All this is discouraging, and while I have painted things here with a very broad brush, I will qualify it by saying that a minority of individuals in the practice of dentistry, medicine, otolaryngology and hygiene are very actively pursuing changing this paradigm seemly set in concrete. But it is far from becoming a national standard of behavior in the practicing medical/dental community, or as awareness in the public’s mind. Mine is only a single voice, but one which follows previously unheeded calls to action from editors of JADA, dental school deans, scientists at the NIDCR, and others. The American public has been failed for years on many levels, and things seem firmly embedded in the status quo. I wasn’t angry 6 years ago when my dental team and my ENT team failed to diagnose my oral cancer for months on end while it finally prospered into a late stage disease. I was just glad to survive and be on this side of the grass after treatments. Anyone can miss something, or make a mistake. Even in this litigious society, with failure to diagnose issues clearly on my side, my inclination was to try and turn that negative into a positive. But this latest exercise in trying to move a mountain of bureaucrats, find a national social responsibility in some entity who would serve the public better, an organization with a soul instead of an agenda, has left me disappointed in the institutions and individuals I have interfaced with, and yes, finally angry. Those engaged in protecting the past or maintaining the status quo hold neither the moral or scientific high ground when they allow things to continue the way they are.   

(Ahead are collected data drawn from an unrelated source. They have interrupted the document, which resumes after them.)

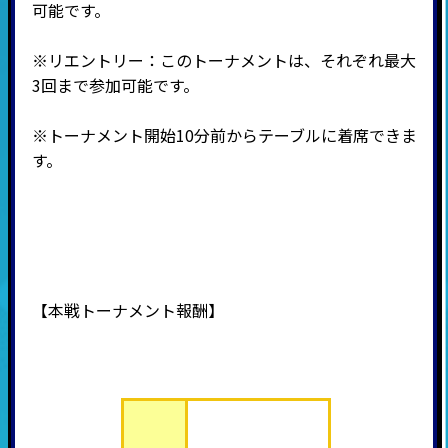
可能です。
※リエントリー：このトーナメントは、それぞれ最大
3回まで参加可能です。
※トーナメント開始10分前からテーブルに着席できま
す。
【本戦トーナメント報酬】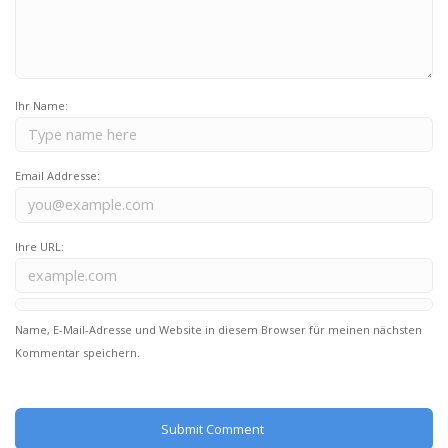
Ihr Name:
Email Addresse:
Ihre URL:
Name, E-Mail-Adresse und Website in diesem Browser für meinen nächsten
Kommentar speichern.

Even though it is just one person’s opinion, I’d like you to think for a minute about how this opinion piece makes you feel. If it makes you feel defensive, perhaps you are on the wrong side of this issue. If you believe the situation worthy of change, why not become a proactive part of making that a reality? It’s said that a man who wishes to move a mountain starts with a handful of pebbles. I’ll be curious to see who chooses to help me pick them up, and who chooses to throw them at me.

Brian Hill is the Founder and Executive Director of The Oral Cancer Foundation (www.oralcancer.org). He is a late stage oral cancer survivor.